« Cruncher des datas », « disrupter le marché », penser « outside the box »… Les sessions de pitchs ressemblent parfois à une simple juxtaposition de slogans et mots valises, plus communément appelés buzzwords dans le jargon de la tech. Si ceux-ci ont conféré un côté « cool » aux startups durant un temps, ils tenderaient plutôt à les desservir aujourd’hui. Emmanuelle Duez, fondatrice du cabinet de conseil The Boson Project et co-fondatrice de l’événement Tchatche, et Grégory Pouy, fondateur du podcast Vlan, nous expliquent pourquoi ce phénomène appauvri la connaissance et biaise les investissements.
Le jargon ou l’illusion du savoir absolu
Nous utilisons tous des expressions et des termes appartenant à notre métier, que l’on soit avocat, entrepreneur, journaliste ou bijoutier. C’est tout à fait normal. « Cela nous donne le sentiment d’appartenir à un groupe” , explique Grégory Pouy. Mais le problème intervient quand ce jargon est aussi utilisé à des fins trompeuses.
Dans l’univers de la startup, les faux-semblants sont parfois rois. « Beaucoup d’entrepreneurs utilisent des mots creux car leur discours n’est pas solide » , avance Emmanuelle Duez. En utilisant des termes nébuleux, « ils veulent donner l’impression d’être des experts » , poursuit Grégory Pouy. Pire, dans certains cas, les startuppeurs les utilisent « comme un leurre pour susciter l’intérêt d’investisseurs en quête de nouvelles technologies à ajouter à leur portefeuille » , renchérit Emmanuelle Duez. Mais en réalité, cette surabondance de mots-clés témoigne souvent d’un manque de maîtrise du sujet.

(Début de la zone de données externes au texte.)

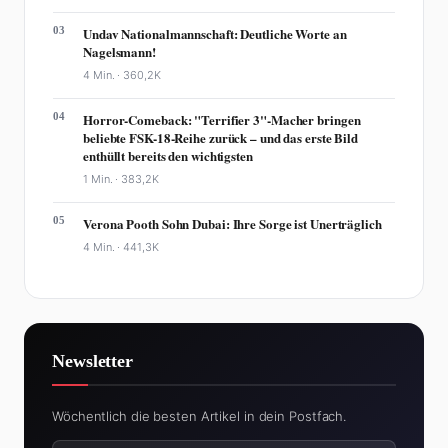
03
Undav Nationalmannschaft: Deutliche Worte an
Nagelsmann!
4 Min. ·
360,2K
04
Horror-Comeback: "Terrifier 3"-Macher bringen
beliebte FSK-18-Reihe zurück – und das erste Bild
enthüllt bereits den wichtigsten
1 Min. ·
383,2K
05
Verona Pooth Sohn Dubai: Ihre Sorge ist Unerträglich
4 Min. ·
441,3K
Newsletter
Wöchentlich die besten Artikel in dein Postfach.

Tromper les investisseurs par sa méconnaissance
L’intelligence artificielle est à ce titre utilisée à tort et à travers dans les pitchs, donnant parfois même l’impression d’être omniprésente. « L’intelligence artificielle est un mot d’une complexité inouïe que peu de gens maîtrisent en réalité”. Les entrepreneur·euses y englobent tout « un tas de business model, de technologies, de trucs qui sont juste des algorithmes et qui n’ont absolument rien à voir avec l’intelligence artificielle” .
Finalement, ce phénomène contribue à la création d’une bulle un peu étrange où ce « qui compte est de pitcher de la chantilly peu importe la capacité à prouver ce que l’on a déjà fait, dans le seul but de lever des fonds” , image la co-fondatrice de Tchatche.